また、BJニードルという細い針を使うのも金平式。従来のニードルは、柔らかすぎて使いづらかったが、日本の質の高いスチールで作ってもらったそうだ。おかげで「胃でもBJニードルを1本刺し入れて使います。臓器を持ち上げたり、針を持ったり、縫ったりと欠かせません」と金平さん。単孔とは別の角度から器具が入るので、使い勝手が良いのだ。

整容性より安全性

単孔式内視鏡手術の平均的な手術時間は2時間半。標準的な手術に比べると、少し長め。これは、金平さんが「手縫い」にこだわっているからだ。

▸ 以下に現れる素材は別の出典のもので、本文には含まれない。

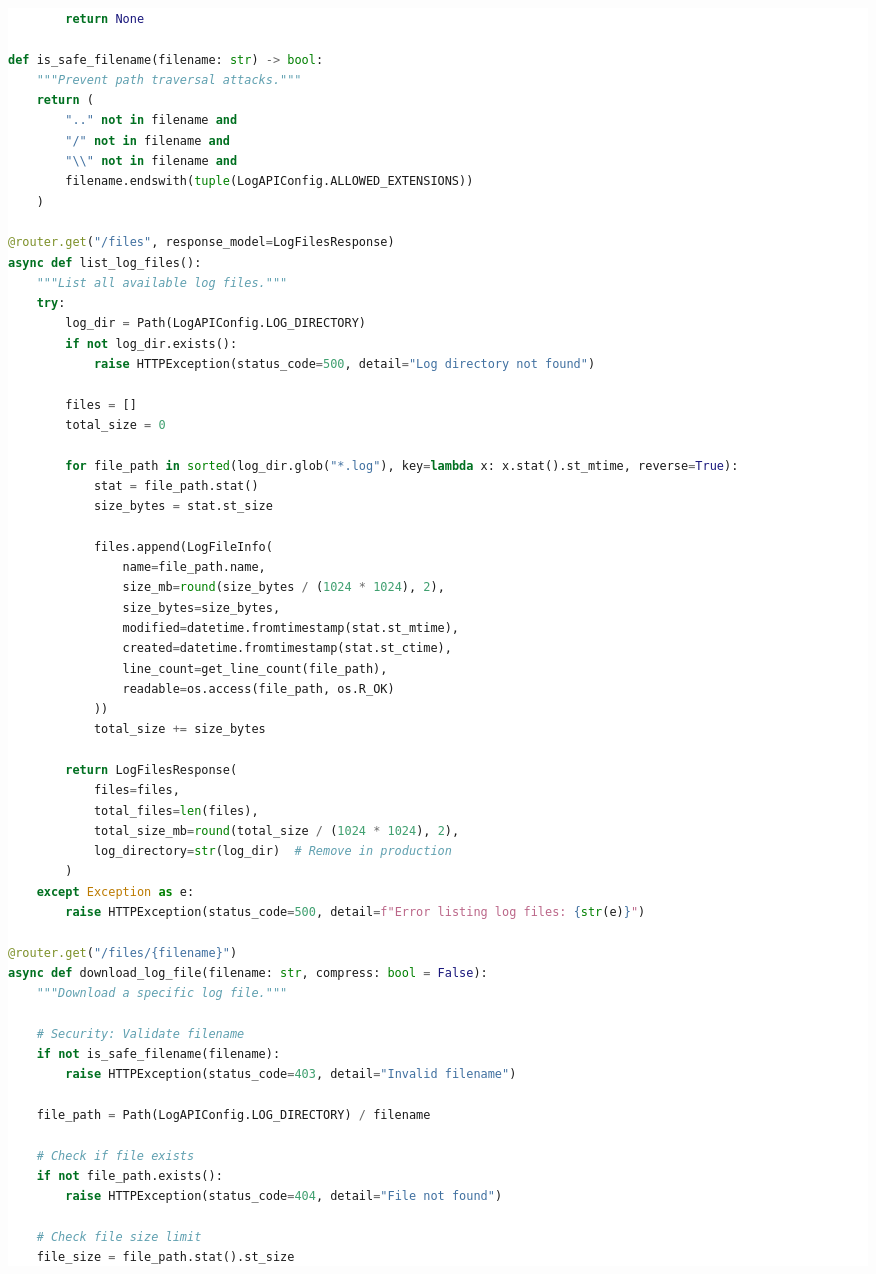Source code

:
 ```python
        return None

def is_safe_filename(filename: str) -> bool:
    """Prevent path traversal attacks."""
    return (
        ".." not in filename and
        "/" not in filename and
        "\\" not in filename and
        filename.endswith(tuple(LogAPIConfig.ALLOWED_EXTENSIONS))
    )

@router.get("/files", response_model=LogFilesResponse)
async def list_log_files():
    """List all available log files."""
    try:
        log_dir = Path(LogAPIConfig.LOG_DIRECTORY)
        if not log_dir.exists():
            raise HTTPException(status_code=500, detail="Log directory not found")

        files = []
        total_size = 0

        for file_path in sorted(log_dir.glob("*.log"), key=lambda x: x.stat().st_mtime, reverse=True):
            stat = file_path.stat()
            size_bytes = stat.st_size

            files.append(LogFileInfo(
                name=file_path.name,
                size_mb=round(size_bytes / (1024 * 1024), 2),
                size_bytes=size_bytes,
                modified=datetime.fromtimestamp(stat.st_mtime),
                created=datetime.fromtimestamp(stat.st_ctime),
                line_count=get_line_count(file_path),
                readable=os.access(file_path, os.R_OK)
            ))
            total_size += size_bytes

        return LogFilesResponse(
            files=files,
            total_files=len(files),
            total_size_mb=round(total_size / (1024 * 1024), 2),
            log_directory=str(log_dir)  # Remove in production
        )
    except Exception as e:
        raise HTTPException(status_code=500, detail=f"Error listing log files: {str(e)}")

@router.get("/files/{filename}")
async def download_log_file(filename: str, compress: bool = False):
    """Download a specific log file."""

    # Security: Validate filename
    if not is_safe_filename(filename):
        raise HTTPException(status_code=403, detail="Invalid filename")

    file_path = Path(LogAPIConfig.LOG_DIRECTORY) / filename

    # Check if file exists
    if not file_path.exists():
        raise HTTPException(status_code=404, detail="File not found")

    # Check file size limit
    file_size = file_path.stat().st_size
```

「自動縫合器では、切らなくていい健康な部分まで切ってしまったり、神経や血管を損傷することもあります。それが嫌なので、できるだけ手で切り、手で縫いたいのです」。ただし、胃の穹㝫部のようなぶらぶらの場所では自動縫合器で切っても狭窄しにくいのだそうだ。

昨年からは、胃の外側から部分切除を行うだけではなく、単孔式で胃の中の手術まで行うようになった。

「口から入れる内視鏡は胃壁を浅く切除するだけなので、GISTは取りきれないし、切除後に縫うこともできません。そのため、胃全摘になってしまうこともあります。でも、おなかからアプローチして胃の中の手術をすれば、腫瘍を切除して縫合までできるのです」

おかげで胃全摘をまぬがれる人もいる。従来から、腹腔鏡手術で胃内手術を行っていたが、技術が安定してきたので、昨年から単孔式で行うようになった。

今、急速に単孔式内視鏡手術が広まりつつあるが、最後に金平さんは「従来の腹腔鏡手術でも十分にメリットはあるので、何がなんでも単孔式でと考えないこと。とくに、がんの場合は整容性よりも根治性の確保が1番です」と語る。